Although respondent was not convicted of the crimes involving the younger children until 1992, the underlying conduct occurred prior to his abuse of the 20–year–old victim in late 1989.
Wisniewski noted that respondent made no attempt to disguise his identity during the nine-hour incident involving the 20–year–old victim and abused the 10–year–old victim while his wife was sleeping in the same room.
Although Bard disagreed with Wisniewski's diagnosis of sexual sadism, testified that respondent no longer showed signs of an antisocial personality disorder, discounted the significance of the actuarial instruments utilized by Wisniewski and contended that respondent had demonstrated an ability to control his behavior, thereby rendering him “a good candidate” for supervised release, “Supreme Court was in the best position to evaluate the weight and credibility of the conflicting psychiatric testimony presented” (Matter of State of New York v.
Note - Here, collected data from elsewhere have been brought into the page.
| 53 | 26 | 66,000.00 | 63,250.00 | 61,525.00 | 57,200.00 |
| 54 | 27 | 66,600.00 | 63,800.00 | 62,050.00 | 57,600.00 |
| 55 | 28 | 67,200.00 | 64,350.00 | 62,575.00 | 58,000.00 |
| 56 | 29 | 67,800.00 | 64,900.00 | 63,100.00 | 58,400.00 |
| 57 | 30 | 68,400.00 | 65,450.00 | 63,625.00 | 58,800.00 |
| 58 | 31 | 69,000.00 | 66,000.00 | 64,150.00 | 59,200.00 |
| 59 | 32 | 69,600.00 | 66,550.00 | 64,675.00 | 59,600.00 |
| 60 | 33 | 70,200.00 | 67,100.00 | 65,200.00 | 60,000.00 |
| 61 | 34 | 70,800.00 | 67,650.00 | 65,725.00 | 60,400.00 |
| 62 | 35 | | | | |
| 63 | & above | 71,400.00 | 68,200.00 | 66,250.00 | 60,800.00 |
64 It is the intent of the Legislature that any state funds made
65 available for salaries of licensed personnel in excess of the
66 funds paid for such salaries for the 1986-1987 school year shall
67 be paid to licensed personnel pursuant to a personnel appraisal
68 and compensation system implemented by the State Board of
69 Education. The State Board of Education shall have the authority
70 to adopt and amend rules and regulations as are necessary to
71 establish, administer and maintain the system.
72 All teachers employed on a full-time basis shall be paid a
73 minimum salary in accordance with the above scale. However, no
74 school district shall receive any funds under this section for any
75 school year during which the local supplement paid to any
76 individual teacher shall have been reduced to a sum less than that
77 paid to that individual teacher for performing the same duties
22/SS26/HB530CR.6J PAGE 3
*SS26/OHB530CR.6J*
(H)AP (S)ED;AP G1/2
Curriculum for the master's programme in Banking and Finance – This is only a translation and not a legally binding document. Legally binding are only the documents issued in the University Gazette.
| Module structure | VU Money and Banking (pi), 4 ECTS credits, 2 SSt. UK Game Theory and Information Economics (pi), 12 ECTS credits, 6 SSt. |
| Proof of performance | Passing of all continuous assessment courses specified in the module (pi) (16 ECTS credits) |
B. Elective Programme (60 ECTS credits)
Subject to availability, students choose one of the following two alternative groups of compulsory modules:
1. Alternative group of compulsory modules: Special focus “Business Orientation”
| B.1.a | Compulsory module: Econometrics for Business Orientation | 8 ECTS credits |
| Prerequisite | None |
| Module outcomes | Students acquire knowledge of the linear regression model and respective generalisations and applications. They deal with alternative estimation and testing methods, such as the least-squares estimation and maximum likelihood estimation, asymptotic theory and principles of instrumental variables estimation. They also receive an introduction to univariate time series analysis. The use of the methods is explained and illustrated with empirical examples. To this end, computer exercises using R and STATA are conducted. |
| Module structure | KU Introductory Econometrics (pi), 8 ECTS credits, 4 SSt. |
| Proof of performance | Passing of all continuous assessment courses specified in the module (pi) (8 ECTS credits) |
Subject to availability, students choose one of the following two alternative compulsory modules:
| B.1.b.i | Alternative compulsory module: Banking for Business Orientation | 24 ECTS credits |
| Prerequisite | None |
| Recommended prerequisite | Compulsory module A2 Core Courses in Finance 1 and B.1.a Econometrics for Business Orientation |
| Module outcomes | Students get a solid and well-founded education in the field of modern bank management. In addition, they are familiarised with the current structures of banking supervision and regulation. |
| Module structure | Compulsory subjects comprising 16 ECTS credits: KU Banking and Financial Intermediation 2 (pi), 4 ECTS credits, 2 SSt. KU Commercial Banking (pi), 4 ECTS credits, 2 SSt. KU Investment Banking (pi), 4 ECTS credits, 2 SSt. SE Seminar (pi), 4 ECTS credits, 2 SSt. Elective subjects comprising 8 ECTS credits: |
Craig T., 77 A.D.3d at 1064, 909 N.Y.S.2d 215 [internal quotation marks and citation omitted] ) and was free to credit Wisniewski's testimony over that offered by Bard. Accordingly, based upon our review of the record as a whole, we discern no basis upon which to disturb Supreme Court's finding that respondent is a dangerous sex offender in need of confinement ( see Matter of State of New York v. Donald DD., 107 A.D.3d 1062, 1064–1065, 967 N.Y.S.2d 186 [2013],lv. granted21 N.Y.3d 866, 2013 WL 5180104 [2013];Matter of State of New York v. Lonard ZZ., 100 A.D.3d 1279, 1280–1281, 954 N.Y.S.2d 675 [2012];Matter of State of New York v. Timothy EE., 97 A.D.3d 996, 998–999, 949 N.Y.S.2d 232 [2012]; Matter of State of New York v. Richard VV., 74 A.D.3d 1402, 1405, 903 N.Y.S.2d 184 [2010] ). Respondent's remaining contentions, to the extent not specifically addressed, have been examined and found to be lacking in merit.
ORDERED that the order is affirmed, without costs.